The exercise.
Could you convert the listing from the line with "common name: Eastern whorled milkweed" up to and including the line with "common name: Blunt spikerush" into a two-column CSV with the headers field and value? Give one row per line, put each entry in its own quoted field, and replace any line breaks with spaces.

'''

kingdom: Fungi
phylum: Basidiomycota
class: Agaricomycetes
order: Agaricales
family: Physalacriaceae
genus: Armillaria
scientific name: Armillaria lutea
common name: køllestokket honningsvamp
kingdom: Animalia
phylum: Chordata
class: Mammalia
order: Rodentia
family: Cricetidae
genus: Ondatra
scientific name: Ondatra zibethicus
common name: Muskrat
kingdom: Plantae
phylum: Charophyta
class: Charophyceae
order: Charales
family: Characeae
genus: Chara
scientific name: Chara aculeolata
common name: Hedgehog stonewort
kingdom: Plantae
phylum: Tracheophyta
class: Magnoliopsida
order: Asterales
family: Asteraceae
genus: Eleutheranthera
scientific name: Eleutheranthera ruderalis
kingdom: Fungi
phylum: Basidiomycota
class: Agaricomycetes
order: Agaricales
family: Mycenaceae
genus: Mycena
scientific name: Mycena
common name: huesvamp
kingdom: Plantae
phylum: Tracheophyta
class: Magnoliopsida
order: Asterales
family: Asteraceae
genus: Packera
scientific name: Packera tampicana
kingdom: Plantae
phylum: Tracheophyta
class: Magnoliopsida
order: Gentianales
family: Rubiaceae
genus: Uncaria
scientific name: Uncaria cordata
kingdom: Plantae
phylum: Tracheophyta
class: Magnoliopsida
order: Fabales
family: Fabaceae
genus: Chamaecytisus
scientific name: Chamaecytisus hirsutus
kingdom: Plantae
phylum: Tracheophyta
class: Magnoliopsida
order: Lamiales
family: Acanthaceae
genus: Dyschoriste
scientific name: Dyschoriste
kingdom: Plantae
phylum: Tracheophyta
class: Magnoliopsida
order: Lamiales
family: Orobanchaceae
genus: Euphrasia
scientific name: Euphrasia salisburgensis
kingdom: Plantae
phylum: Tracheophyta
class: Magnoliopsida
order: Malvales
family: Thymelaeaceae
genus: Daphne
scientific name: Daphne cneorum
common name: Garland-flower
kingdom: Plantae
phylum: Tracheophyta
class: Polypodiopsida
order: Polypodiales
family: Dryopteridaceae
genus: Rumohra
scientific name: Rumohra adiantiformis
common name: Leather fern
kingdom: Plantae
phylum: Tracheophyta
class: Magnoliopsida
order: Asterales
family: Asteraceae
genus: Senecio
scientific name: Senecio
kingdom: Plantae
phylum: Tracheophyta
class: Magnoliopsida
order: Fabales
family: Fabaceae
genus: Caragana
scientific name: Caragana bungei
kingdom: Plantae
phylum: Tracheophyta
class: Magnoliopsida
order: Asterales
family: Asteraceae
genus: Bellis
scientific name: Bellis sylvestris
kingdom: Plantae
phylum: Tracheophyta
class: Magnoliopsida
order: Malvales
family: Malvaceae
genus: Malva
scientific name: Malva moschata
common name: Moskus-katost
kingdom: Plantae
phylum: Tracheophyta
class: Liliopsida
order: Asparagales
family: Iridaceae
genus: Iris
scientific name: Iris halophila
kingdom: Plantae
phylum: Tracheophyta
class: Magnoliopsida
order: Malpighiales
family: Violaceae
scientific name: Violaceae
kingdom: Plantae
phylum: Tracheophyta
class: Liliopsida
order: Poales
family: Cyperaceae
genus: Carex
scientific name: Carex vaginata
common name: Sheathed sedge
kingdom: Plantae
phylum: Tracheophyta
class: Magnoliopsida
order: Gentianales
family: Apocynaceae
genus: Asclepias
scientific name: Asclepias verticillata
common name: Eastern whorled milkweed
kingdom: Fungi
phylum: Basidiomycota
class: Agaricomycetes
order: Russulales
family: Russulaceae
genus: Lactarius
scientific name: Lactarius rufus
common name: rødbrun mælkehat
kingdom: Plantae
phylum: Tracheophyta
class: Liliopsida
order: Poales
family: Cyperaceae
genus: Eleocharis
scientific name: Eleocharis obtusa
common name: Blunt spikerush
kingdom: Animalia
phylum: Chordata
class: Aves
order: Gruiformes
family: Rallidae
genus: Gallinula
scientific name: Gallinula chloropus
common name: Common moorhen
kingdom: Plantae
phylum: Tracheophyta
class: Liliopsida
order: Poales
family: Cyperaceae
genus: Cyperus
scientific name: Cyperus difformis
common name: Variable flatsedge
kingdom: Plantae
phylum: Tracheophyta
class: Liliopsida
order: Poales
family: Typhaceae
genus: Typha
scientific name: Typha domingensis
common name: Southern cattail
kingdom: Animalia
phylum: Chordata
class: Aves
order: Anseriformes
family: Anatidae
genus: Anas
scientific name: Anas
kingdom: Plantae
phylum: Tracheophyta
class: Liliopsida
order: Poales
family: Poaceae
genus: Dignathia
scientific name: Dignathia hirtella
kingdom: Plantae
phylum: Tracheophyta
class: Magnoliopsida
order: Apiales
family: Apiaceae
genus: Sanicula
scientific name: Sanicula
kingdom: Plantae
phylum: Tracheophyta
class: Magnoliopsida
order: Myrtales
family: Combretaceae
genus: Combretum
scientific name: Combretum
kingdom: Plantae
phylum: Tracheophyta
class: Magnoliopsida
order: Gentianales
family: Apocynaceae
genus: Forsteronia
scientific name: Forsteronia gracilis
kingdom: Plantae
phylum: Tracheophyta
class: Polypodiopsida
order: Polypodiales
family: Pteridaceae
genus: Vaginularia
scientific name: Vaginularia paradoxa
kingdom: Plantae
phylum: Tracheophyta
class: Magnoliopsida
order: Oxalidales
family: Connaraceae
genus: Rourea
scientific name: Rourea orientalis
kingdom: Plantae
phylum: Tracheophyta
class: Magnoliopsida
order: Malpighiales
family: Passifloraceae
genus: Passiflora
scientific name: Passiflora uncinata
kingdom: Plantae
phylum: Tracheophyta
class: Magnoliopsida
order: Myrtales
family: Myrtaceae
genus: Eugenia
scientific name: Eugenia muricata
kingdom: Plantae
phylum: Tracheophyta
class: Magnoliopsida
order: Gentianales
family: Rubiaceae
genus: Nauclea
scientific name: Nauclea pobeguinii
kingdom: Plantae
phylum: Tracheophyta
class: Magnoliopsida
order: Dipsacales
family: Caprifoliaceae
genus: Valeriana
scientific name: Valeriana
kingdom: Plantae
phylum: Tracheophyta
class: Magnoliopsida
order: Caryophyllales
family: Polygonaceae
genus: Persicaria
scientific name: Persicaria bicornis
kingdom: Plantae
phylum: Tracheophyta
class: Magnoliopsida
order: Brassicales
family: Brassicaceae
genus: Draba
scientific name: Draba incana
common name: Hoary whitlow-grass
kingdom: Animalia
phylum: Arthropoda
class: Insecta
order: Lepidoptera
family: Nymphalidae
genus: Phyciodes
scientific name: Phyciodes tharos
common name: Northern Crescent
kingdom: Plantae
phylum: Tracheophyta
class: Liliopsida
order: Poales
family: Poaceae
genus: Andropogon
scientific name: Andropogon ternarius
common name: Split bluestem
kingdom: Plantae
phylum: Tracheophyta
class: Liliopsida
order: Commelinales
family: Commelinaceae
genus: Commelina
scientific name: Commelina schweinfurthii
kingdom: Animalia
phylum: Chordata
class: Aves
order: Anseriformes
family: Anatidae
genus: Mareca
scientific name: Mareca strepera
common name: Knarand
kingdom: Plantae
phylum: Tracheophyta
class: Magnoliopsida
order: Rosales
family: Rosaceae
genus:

'''

Finished exercise.
field,value
"common name:","Eastern whorled milkweed"
"kingdom:","Fungi"
"phylum:","Basidiomycota"
"class:","Agaricomycetes"
"order:","Russulales"
"family:","Russulaceae"
"genus:","Lactarius"
"scientific name:","Lactarius rufus"
"common name:","rødbrun mælkehat"
"kingdom:","Plantae"
"phylum:","Tracheophyta"
"class:","Liliopsida"
"order:","Poales"
"family:","Cyperaceae"
"genus:","Eleocharis"
"scientific name:","Eleocharis obtusa"
"common name:","Blunt spikerush"